Thank you, you came through again. Your comments shed an interesting light on the hypothetical question I posed and provide background on the cost/logistics involved. This tends to seriously downplay Y2K in the decision process.

My only reservation is 'Military Intelligence' (ok, I'm using out of context but you get my drift). Does the military actually perform such cost/benefit analysis when deciding which bomb to use when it time to blow the hell out of someone?

jh

-- john hebert (jt_hebert@hotmail.com), April 02, 1999.


Weapons were cheaper, budgets less restrictive, and you "kept shooting". They didn't use to analyze this type of stuff - but only because they didn't have to. There was lots of wasted effort and lost material too.

Now, budgets are tighter, and it forces more conservative planning, maybe more effective planning - but the real impact (the real cause) is the limited numbers of high-tech weapons, and the long time it takes to rebuild them. You simply can't afford to arbitrarily "shoot" weapons.

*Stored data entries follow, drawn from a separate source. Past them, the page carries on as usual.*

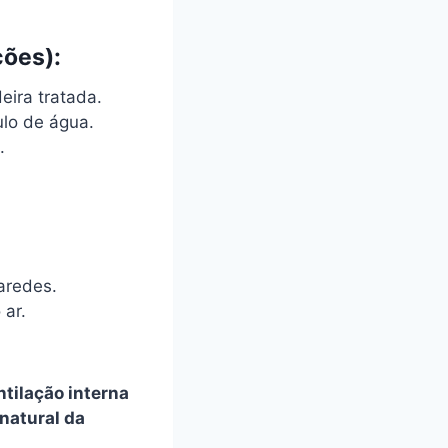
ções):
eira tratada.
lo de água.
.
aredes.
 ar.
tilação interna
natural da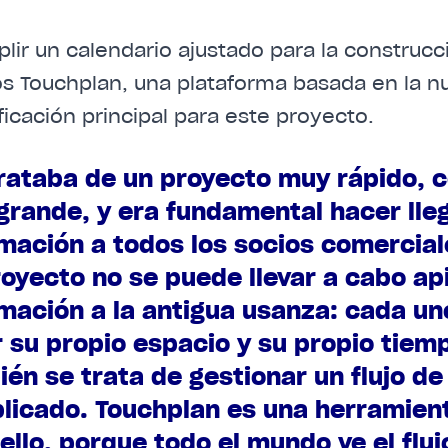
plir un calendario ajustado para la construc
os Touchplan, una plataforma basada en la 
ficación principal para este proyecto.
trataba de un proyecto muy rápido, 
rande, y era fundamental hacer lleg
mación a todos los socios comercial
oyecto no se puede llevar a cabo ap
mación a la antigua usanza: cada un
 su propio espacio y su propio tiem
én se trata de gestionar un flujo d
licado. Touchplan es una herramien
ello, porque todo el mundo ve el fluj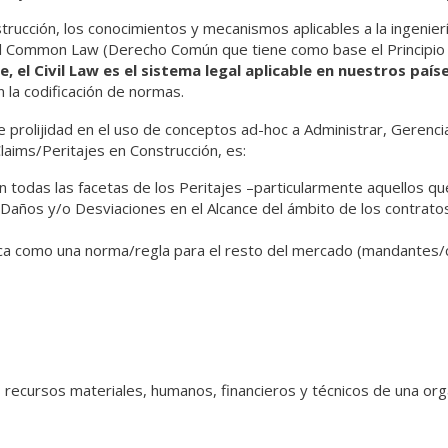
strucción, los conocimientos y mecanismos aplicables a la ingenier
al Common Law (Derecho Común que tiene como base el Principio
el Civil Law es el sistema legal aplicable en nuestros país
la codificación de normas.
de prolijidad en el uso de conceptos ad-hoc a Administrar, Gerenc
aims/Peritajes en Construcción, es:
 todas las facetas de los Peritajes –particularmente aquellos 
 Daños y/o Desviaciones en el Alcance del ámbito de los contrat
ca como una norma/regla para el resto del mercado (mandantes/c
s recursos materiales, humanos, financieros y técnicos de una or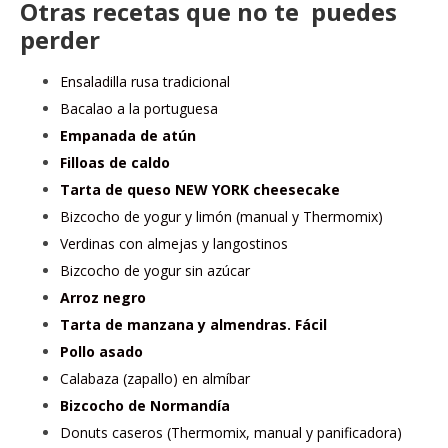
Otras recetas que no te puedes
perder
Ensaladilla rusa tradicional
Bacalao a la portuguesa
Empanada de atún
Filloas de caldo
Tarta de queso NEW YORK cheesecake
Bizcocho de yogur y limón (manual y Thermomix)
Verdinas con almejas y langostinos
Bizcocho de yogur sin azúcar
Arroz negro
Tarta de manzana y almendras. Fácil
Pollo asado
Calabaza (zapallo) en almíbar
Bizcocho de Normandía
Donuts caseros (Thermomix, manual y panificadora)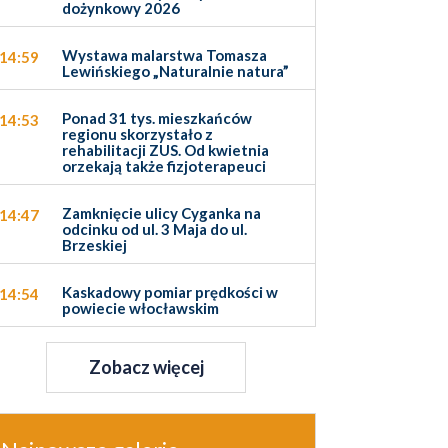
dożynkowy 2026
Wystawa malarstwa Tomasza
14:59
Lewińskiego „Naturalnie natura”
Ponad 31 tys. mieszkańców
14:53
regionu skorzystało z
rehabilitacji ZUS. Od kwietnia
orzekają także fizjoterapeuci
Zamknięcie ulicy Cyganka na
14:47
odcinku od ul. 3 Maja do ul.
Brzeskiej
Kaskadowy pomiar prędkości w
14:54
powiecie włocławskim
Zobacz więcej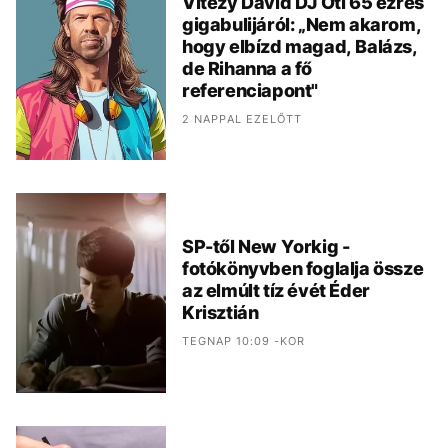
Vitézy Dávid DJ Oti 65 ezres
gigabulijáról: „Nem akarom,
hogy elbízd magad, Balázs,
de Rihanna a fő
referenciapont"
2 NAPPAL EZELŐTT
SP-től New Yorkig -
fotókönyvben foglalja össze
az elmúlt tíz évét Éder
Krisztián
TEGNAP 10:09 -KOR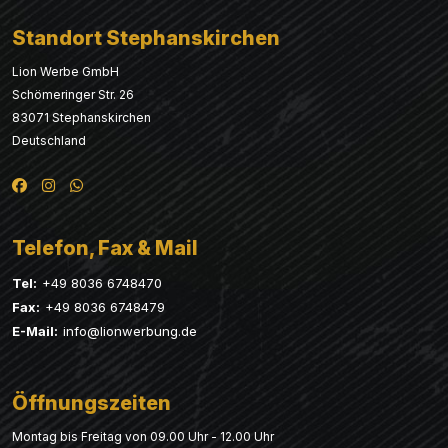
Standort Stephanskirchen
Lion Werbe GmbH
Schömeringer Str. 26
83071 Stephanskirchen
Deutschland
Telefon, Fax & Mail
Tel:
+49 8036 6748470
Fax:
+49 8036 6748479
E-Mail:
info@lionwerbung.de
Öffnungszeiten
Montag bis Freitag von 09.00 Uhr - 12.00 Uhr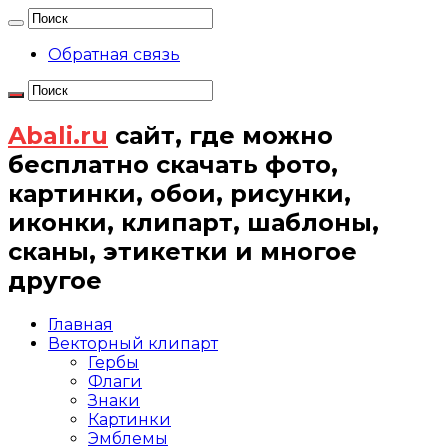
Обратная связь
Abali.ru
сайт, где можно
бесплатно скачать фото,
картинки, обои, рисунки,
иконки, клипарт, шаблоны,
сканы, этикетки и многое
другое
Главная
Векторный клипарт
Гербы
Флаги
Знаки
Картинки
Эмблемы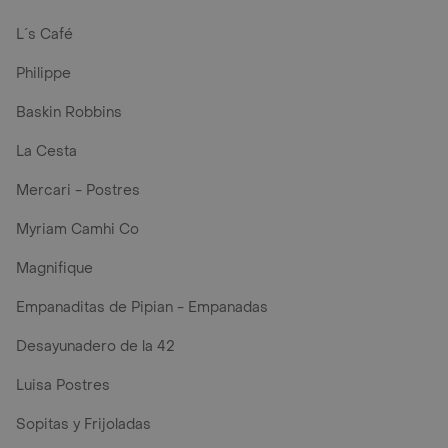
L´s Café
Philippe
Baskin Robbins
La Cesta
Mercari - Postres
Myriam Camhi Co
Magnifique
Empanaditas de Pipian - Empanadas
Desayunadero de la 42
Luisa Postres
Sopitas y Frijoladas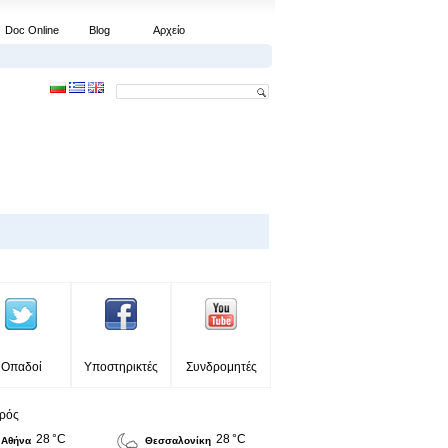
Doc Online
Blog
Αρχείο
Οπαδοί
Υποστηρικτές
Συνδρομητές
ιρός
28 °C
28 °C
Αθήνα
Θεσσαλονίκη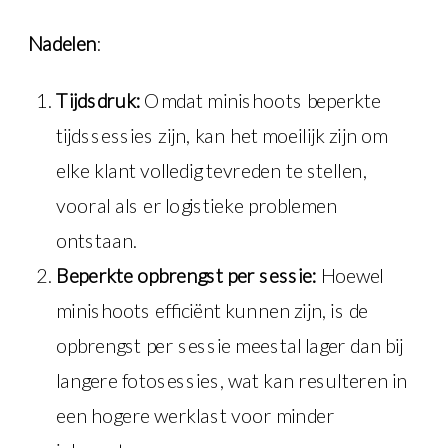
Nadelen
:
Tijdsdruk:
Omdat minishoots beperkte
tijdssessies zijn, kan het moeilijk zijn om
elke klant volledig tevreden te stellen,
vooral als er logistieke problemen
ontstaan.
Beperkte opbrengst per sessie:
Hoewel
minishoots efficiënt kunnen zijn, is de
opbrengst per sessie meestal lager dan bij
langere fotosessies, wat kan resulteren in
een hogere werklast voor minder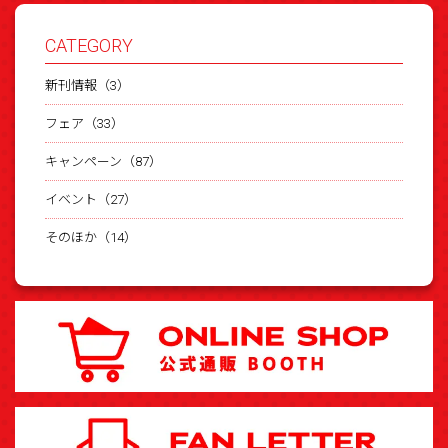
CATEGORY
新刊情報（3）
フェア（33）
キャンペーン（87）
イベント（27）
そのほか（14）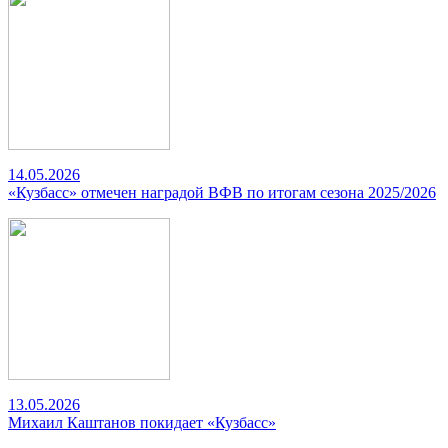
14.05.2026
«Кузбасс» отмечен наградой ВФВ по итогам сезона 2025/2026
13.05.2026
Михаил Каштанов покидает «Кузбасс»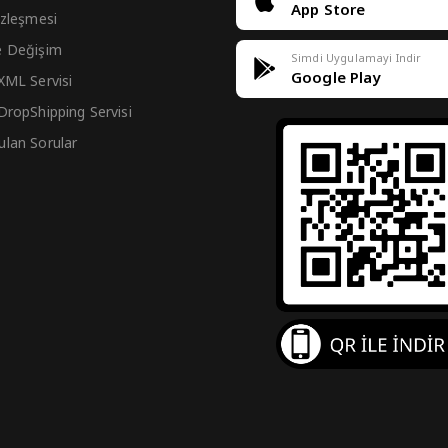
App Store
Sözleşmesi
e Değişim
Simdi Uygulamayi Indir
Google Play
 XML Servisi
 DropShipping Servisi
ulan Sorular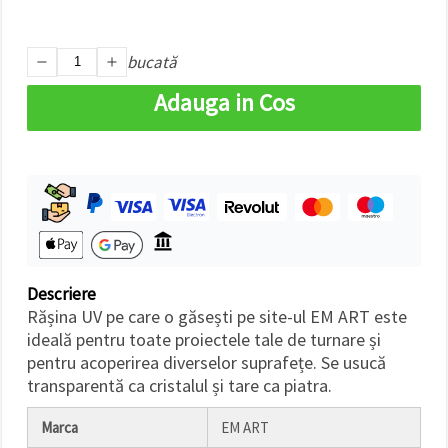
bucată
Adauga in Cos
Descriere
Rășina UV pe care o găsești pe site-ul EM ART este
ideală pentru toate proiectele tale de turnare și
pentru acoperirea diverselor suprafețe. Se usucă
transparentă ca cristalul și tare ca piatra.
Marca
EM ART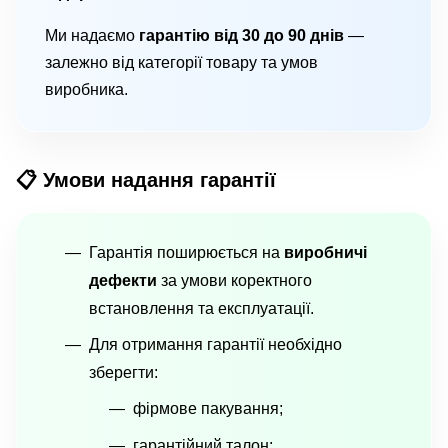
Ми надаємо
гарантію від 30 до 90 днів
—
залежно від категорії товару та умов
виробника.
📋 Умови надання гарантії
Гарантія поширюється на
виробничі
дефекти
за умови коректного
встановлення та експлуатації.
Для отримання гарантії необхідно
зберегти:
фірмове пакування;
гарантійний талон;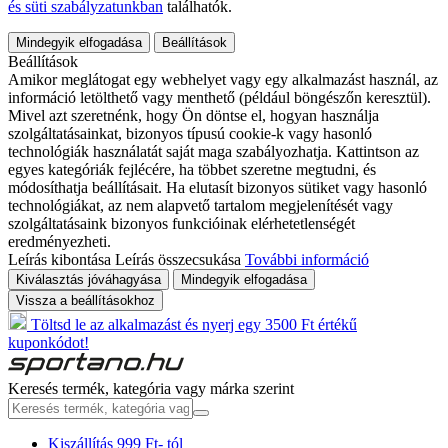
és süti szabályzatunkban
találhatók.
Mindegyik elfogadása
Beállítások
Beállítások
Amikor meglátogat egy webhelyet vagy egy alkalmazást használ, az
információ letölthető vagy menthető (például böngészőn keresztül).
Mivel azt szeretnénk, hogy Ön döntse el, hogyan használja
szolgáltatásainkat, bizonyos típusú cookie-k vagy hasonló
technológiák használatát saját maga szabályozhatja. Kattintson az
egyes kategóriák fejlécére, ha többet szeretne megtudni, és
módosíthatja beállításait. Ha elutasít bizonyos sütiket vagy hasonló
technológiákat, az nem alapvető tartalom megjelenítését vagy
szolgáltatásaink bizonyos funkcióinak elérhetetlenségét
eredményezheti.
Leírás kibontása
Leírás összecsukása
További információ
Kiválasztás jóváhagyása
Mindegyik elfogadása
Vissza a beállításokhoz
Töltsd le az alkalmazást és nyerj egy 3500 Ft értékű
kuponkódot!
Keresés termék, kategória vagy márka szerint
Kiszállítás 999 Ft- tól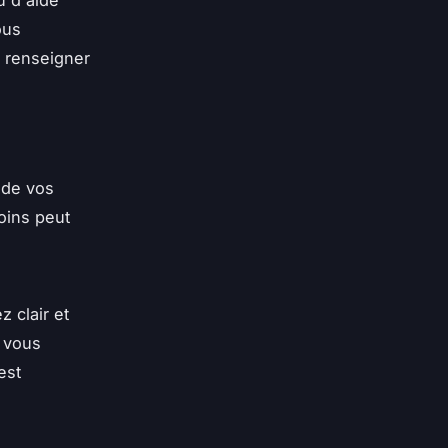
ous
s renseigner
 de vos
oins peut
 clair et
i vous
est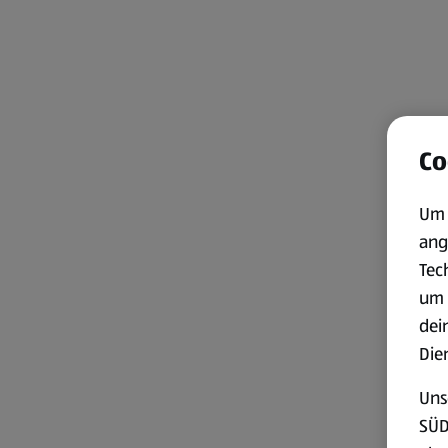
Co
Um 
ang
Tec
um 
dei
Die
Uns
SÜD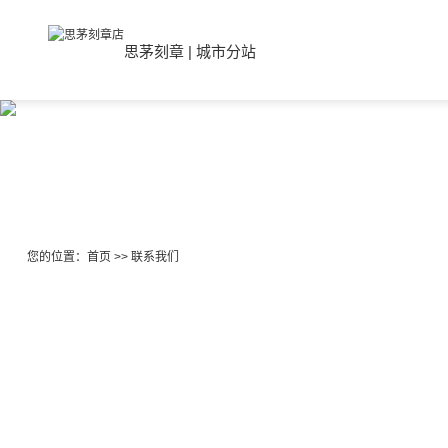
思茅刻章
|
城市分站
您的位置：
首页
>>
联系我们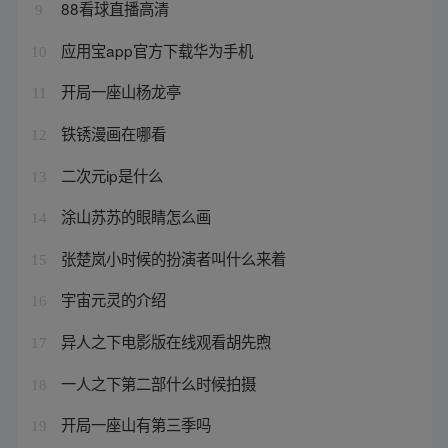
88看球直播高清
9
应用宝app官方下载华为手机
10
开局一座山杨龙亭
11
铁锈漫画在哪看
12
二次元ip是什么
13
涂山苏苏的眼睛怎么画
14
张楚岚小时候的扮演者叫什么来着
15
宇宙元灵的介绍
16
异人之下电影版在线观看胡先煦
17
一人之下第二部什么时候拍摄
18
开局一座山有第三季吗
19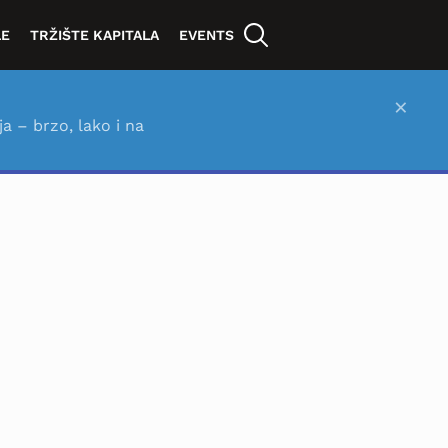
LE
TRŽIŠTE KAPITALA
EVENTS
×
ja – brzo, lako i na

Many, many armed forces' undergrad and postgraduate degrees are in operational research - how to plan future technology, future battles, future tactics by "scientifically" analyzing the effect of past and present tactics. This kind of analysis is a typical problem: how many (spare) anti-air rockets do I need at the division level to support how big an area with 2,3,4, or 5 rocket batteries in how many different battalions? How many rockets do I order (if it takes 1, 2, or 3 months to order and make them from scratch in peacetime) to make sure I can support 1, 2, or 3 simultaneous wars?

If for example, they only have 24 rockets available because tha this all that can be moved by air, they won't use 2 missiles to aim at one airplane if the probability of one missile taking out the aircraft is high enough.

Obviously, it gets complicated quick - even without political pressure to "Immediately move two missile batteries to Israel so we can protect Tel Aviv."

-- Robert A Cook, PE (Kennesaw, GA) (Cook.R@csaatl.com), April 02, 1999.



RD wrote: "The Air Force probably only has about 200 calcms left."

I saw on CNN the other day that we have less than 100 conventional air-launched cruise missiles left in our inventory.